Verification is the new coding
The value of software engineers has shifted towards verification, not generation.
Sonar's 2026 survey found that 96% of developers don't fully trust AI-generated code—but only 48% actually verify it before committing. That gap is where bugs, security vulnerabilities, and technical debt accumulate.
The value of software engineers is shifting. With AI handling code generation, what matters now is: can you tell if the output is correct?
The expertise gap
When an AI generates a 500-line diff, the question isn't "could I have written this?" It's "is this correct, secure, and maintainable?"
Fastly's research shows senior developers ship 2.5x more AI-generated code than juniors using the same tools. The gap exists because seniors have the experience to judge whether outputs are actually correct—pattern recognition from thousands of debugging sessions.
As Qodo.ai put it: "The bottleneck was never code generation. It's code verification."
What to check
Here's what I look for when reviewing AI-generated code:
Security: SQL injection (parameterized queries?), hardcoded secrets, input validation, error messages that leak internals.
Edge cases: Empty arrays, null values, off-by-one errors, race conditions, external API failures.
Dependencies: Outdated libraries with CVEs, hallucinated packages that don't exist (attackers register these), unnecessary dependencies.
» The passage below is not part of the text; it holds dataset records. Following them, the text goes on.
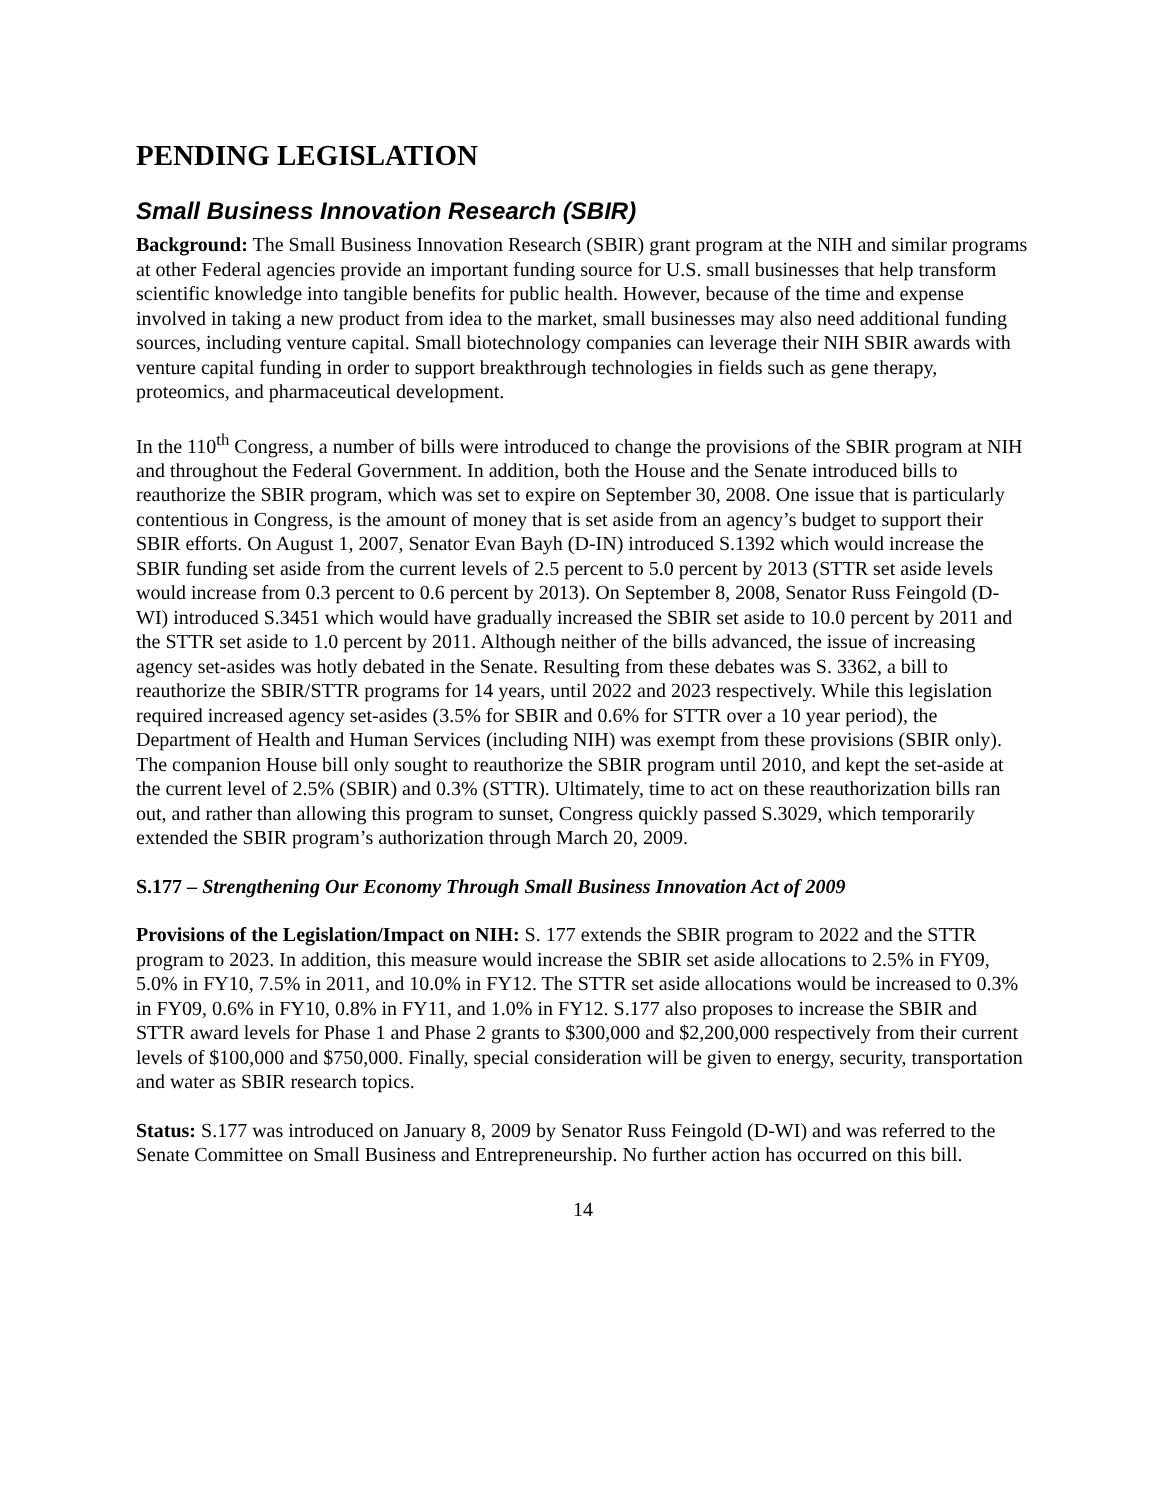PENDING LEGISLATION
Small Business Innovation Research (SBIR)
Background: The Small Business Innovation Research (SBIR) grant program at the NIH and similar programs at other Federal agencies provide an important funding source for U.S. small businesses that help transform scientific knowledge into tangible benefits for public health. However, because of the time and expense involved in taking a new product from idea to the market, small businesses may also need additional funding sources, including venture capital. Small biotechnology companies can leverage their NIH SBIR awards with venture capital funding in order to support breakthrough technologies in fields such as gene therapy, proteomics, and pharmaceutical development.
In the 110<sup>th</sup> Congress, a number of bills were introduced to change the provisions of the SBIR program at NIH and throughout the Federal Government. In addition, both the House and the Senate introduced bills to reauthorize the SBIR program, which was set to expire on September 30, 2008. One issue that is particularly contentious in Congress, is the amount of money that is set aside from an agency’s budget to support their SBIR efforts. On August 1, 2007, Senator Evan Bayh (D-IN) introduced S.1392 which would increase the SBIR funding set aside from the current levels of 2.5 percent to 5.0 percent by 2013 (STTR set aside levels would increase from 0.3 percent to 0.6 percent by 2013). On September 8, 2008, Senator Russ Feingold (D-WI) introduced S.3451 which would have gradually increased the SBIR set aside to 10.0 percent by 2011 and the STTR set aside to 1.0 percent by 2011. Although neither of the bills advanced, the issue of increasing agency set-asides was hotly debated in the Senate. Resulting from these debates was S. 3362, a bill to reauthorize the SBIR/STTR programs for 14 years, until 2022 and 2023 respectively. While this legislation required increased agency set-asides (3.5% for SBIR and 0.6% for STTR over a 10 year period), the Department of Health and Human Services (including NIH) was exempt from these provisions (SBIR only). The companion House bill only sought to reauthorize the SBIR program until 2010, and kept the set-aside at the current level of 2.5% (SBIR) and 0.3% (STTR). Ultimately, time to act on these reauthorization bills ran out, and rather than allowing this program to sunset, Congress quickly passed S.3029, which temporarily extended the SBIR program’s authorization through March 20, 2009.
S.177 – Strengthening Our Economy Through Small Business Innovation Act of 2009
Provisions of the Legislation/Impact on NIH: S. 177 extends the SBIR program to 2022 and the STTR program to 2023. In addition, this measure would increase the SBIR set aside allocations to 2.5% in FY09, 5.0% in FY10, 7.5% in 2011, and 10.0% in FY12. The STTR set aside allocations would be increased to 0.3% in FY09, 0.6% in FY10, 0.8% in FY11, and 1.0% in FY12. S.177 also proposes to increase the SBIR and STTR award levels for Phase 1 and Phase 2 grants to $300,000 and $2,200,000 respectively from their current levels of $100,000 and $750,000. Finally, special consideration will be given to energy, security, transportation and water as SBIR research topics.
Status: S.177 was introduced on January 8, 2009 by Senator Russ Feingold (D-WI) and was referred to the Senate Committee on Small Business and Entrepreneurship. No further action has occurred on this bill.
14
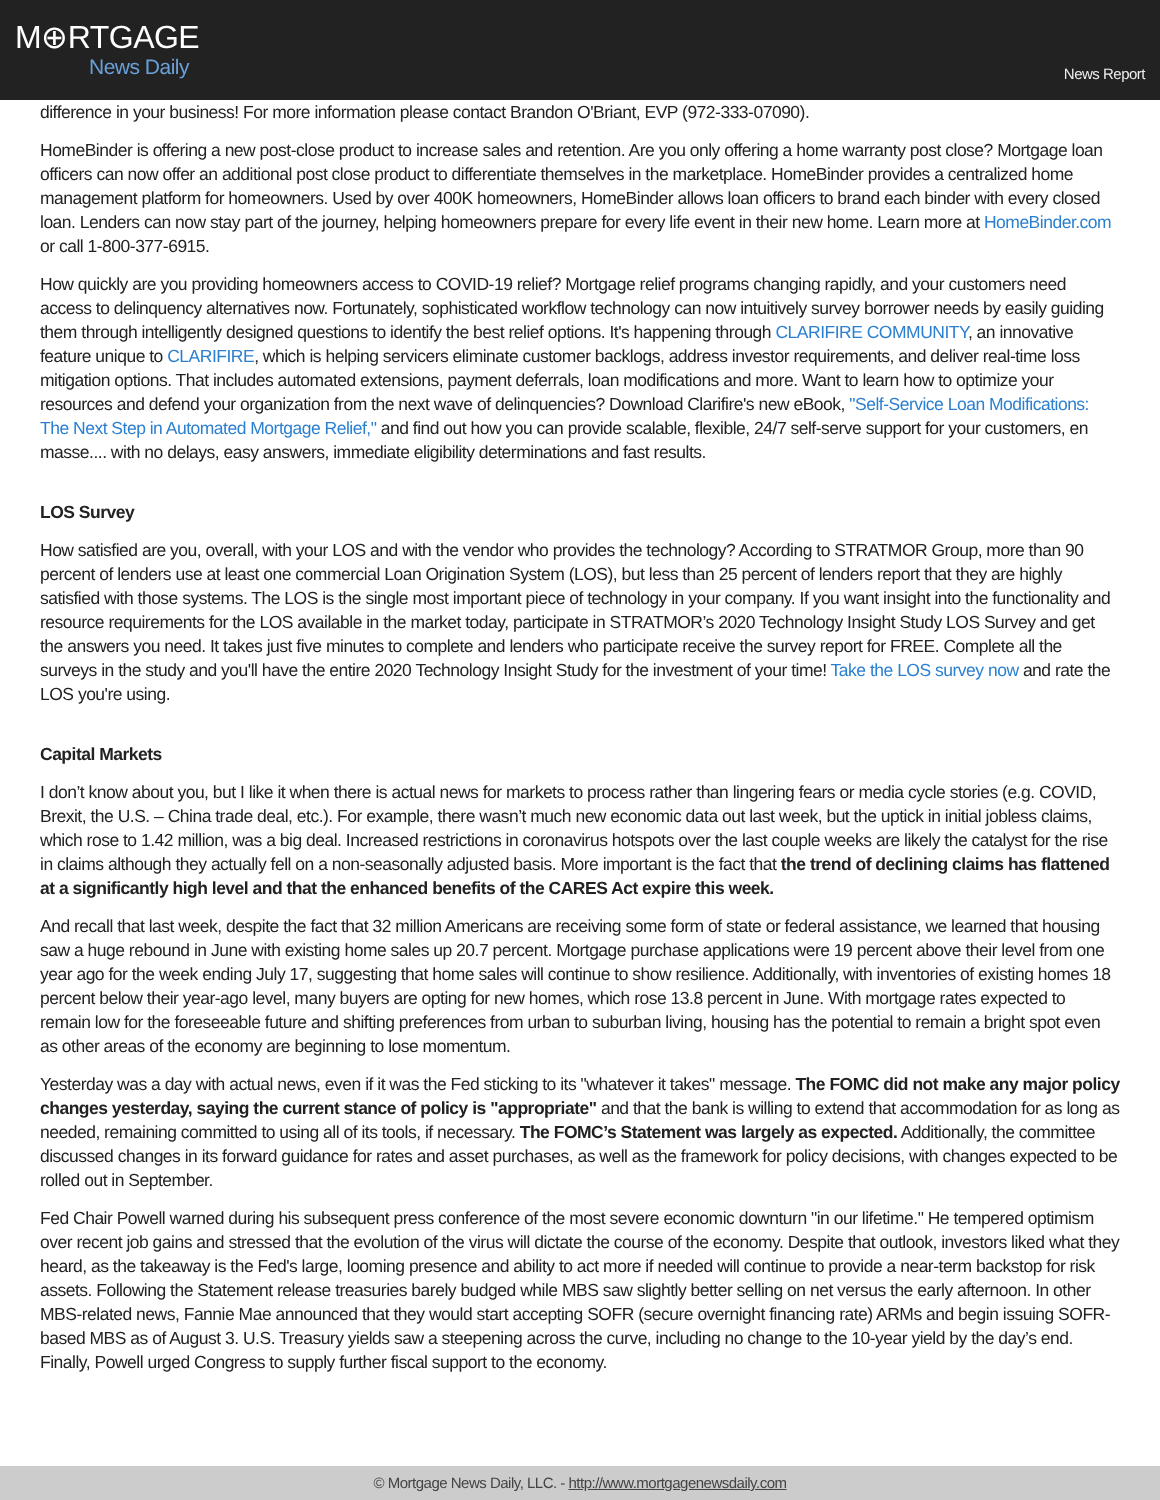M⊕RTGAGE
News Daily
News Report
difference in your business! For more information please contact Brandon O'Briant, EVP (972-333-07090).
HomeBinder is offering a new post-close product to increase sales and retention. Are you only offering a home warranty post close? Mortgage loan officers can now offer an additional post close product to differentiate themselves in the marketplace. HomeBinder provides a centralized home management platform for homeowners. Used by over 400K homeowners, HomeBinder allows loan officers to brand each binder with every closed loan. Lenders can now stay part of the journey, helping homeowners prepare for every life event in their new home. Learn more at HomeBinder.com or call 1-800-377-6915.
How quickly are you providing homeowners access to COVID-19 relief? Mortgage relief programs changing rapidly, and your customers need access to delinquency alternatives now. Fortunately, sophisticated workflow technology can now intuitively survey borrower needs by easily guiding them through intelligently designed questions to identify the best relief options. It's happening through CLARIFIRE COMMUNITY, an innovative feature unique to CLARIFIRE, which is helping servicers eliminate customer backlogs, address investor requirements, and deliver real-time loss mitigation options. That includes automated extensions, payment deferrals, loan modifications and more. Want to learn how to optimize your resources and defend your organization from the next wave of delinquencies? Download Clarifire's new eBook, "Self-Service Loan Modifications: The Next Step in Automated Mortgage Relief," and find out how you can provide scalable, flexible, 24/7 self-serve support for your customers, en masse.... with no delays, easy answers, immediate eligibility determinations and fast results.
LOS Survey
How satisfied are you, overall, with your LOS and with the vendor who provides the technology? According to STRATMOR Group, more than 90 percent of lenders use at least one commercial Loan Origination System (LOS), but less than 25 percent of lenders report that they are highly satisfied with those systems. The LOS is the single most important piece of technology in your company. If you want insight into the functionality and resource requirements for the LOS available in the market today, participate in STRATMOR’s 2020 Technology Insight Study LOS Survey and get the answers you need. It takes just five minutes to complete and lenders who participate receive the survey report for FREE. Complete all the surveys in the study and you'll have the entire 2020 Technology Insight Study for the investment of your time! Take the LOS survey now and rate the LOS you're using.
Capital Markets
I don’t know about you, but I like it when there is actual news for markets to process rather than lingering fears or media cycle stories (e.g. COVID, Brexit, the U.S. – China trade deal, etc.). For example, there wasn’t much new economic data out last week, but the uptick in initial jobless claims, which rose to 1.42 million, was a big deal. Increased restrictions in coronavirus hotspots over the last couple weeks are likely the catalyst for the rise in claims although they actually fell on a non-seasonally adjusted basis. More important is the fact that the trend of declining claims has flattened at a significantly high level and that the enhanced benefits of the CARES Act expire this week.
And recall that last week, despite the fact that 32 million Americans are receiving some form of state or federal assistance, we learned that housing saw a huge rebound in June with existing home sales up 20.7 percent. Mortgage purchase applications were 19 percent above their level from one year ago for the week ending July 17, suggesting that home sales will continue to show resilience. Additionally, with inventories of existing homes 18 percent below their year-ago level, many buyers are opting for new homes, which rose 13.8 percent in June. With mortgage rates expected to remain low for the foreseeable future and shifting preferences from urban to suburban living, housing has the potential to remain a bright spot even as other areas of the economy are beginning to lose momentum.
Yesterday was a day with actual news, even if it was the Fed sticking to its "whatever it takes" message. The FOMC did not make any major policy changes yesterday, saying the current stance of policy is "appropriate" and that the bank is willing to extend that accommodation for as long as needed, remaining committed to using all of its tools, if necessary. The FOMC’s Statement was largely as expected. Additionally, the committee discussed changes in its forward guidance for rates and asset purchases, as well as the framework for policy decisions, with changes expected to be rolled out in September.
Fed Chair Powell warned during his subsequent press conference of the most severe economic downturn "in our lifetime." He tempered optimism over recent job gains and stressed that the evolution of the virus will dictate the course of the economy. Despite that outlook, investors liked what they heard, as the takeaway is the Fed's large, looming presence and ability to act more if needed will continue to provide a near-term backstop for risk assets. Following the Statement release treasuries barely budged while MBS saw slightly better selling on net versus the early afternoon. In other MBS-related news, Fannie Mae announced that they would start accepting SOFR (secure overnight financing rate) ARMs and begin issuing SOFR-based MBS as of August 3. U.S. Treasury yields saw a steepening across the curve, including no change to the 10-year yield by the day’s end. Finally, Powell urged Congress to supply further fiscal support to the economy.
© Mortgage News Daily, LLC. - http://www.mortgagenewsdaily.com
Veracode found that 45% of AI-generated code contains security vulnerabilities. AI often fixes obvious issues while introducing subtle new ones—the code looks more sophisticated after each iteration, creating an illusion of improvement.
The productivity paradox
Developers report feeling 20-24% faster with AI tools, but METR's controlled study found they actually complete tasks 19% slower. Even after experiencing the slowdown, developers still believed AI had sped them up.
The explanation: code generation got faster, but the cost to review, debug, and integrate that code went up. Activity metrics improved; outcome metrics didn't.
Directing AI is the new architecture
The other shift is directing AI—writing effective prompts and specs, designing workflows that keep AI on track, knowing when to step in.
This is where spec-driven development shines. By defining the spec upfront, you give the AI a clear target and yourself a clear way to verify its work. Nearform's research showed that spec-driven approaches are faster when you count total time-to-production, not just time-to-first-code.
What this means
Coding skills aren't dead—you still need to understand code to verify it. But the balance has shifted. Being good at syntax is now table stakes. What companies need are engineers who understand systems well enough to verify, debug, and improve AI-generated outputs.
The bottom of the funnel has become the top of the value chain.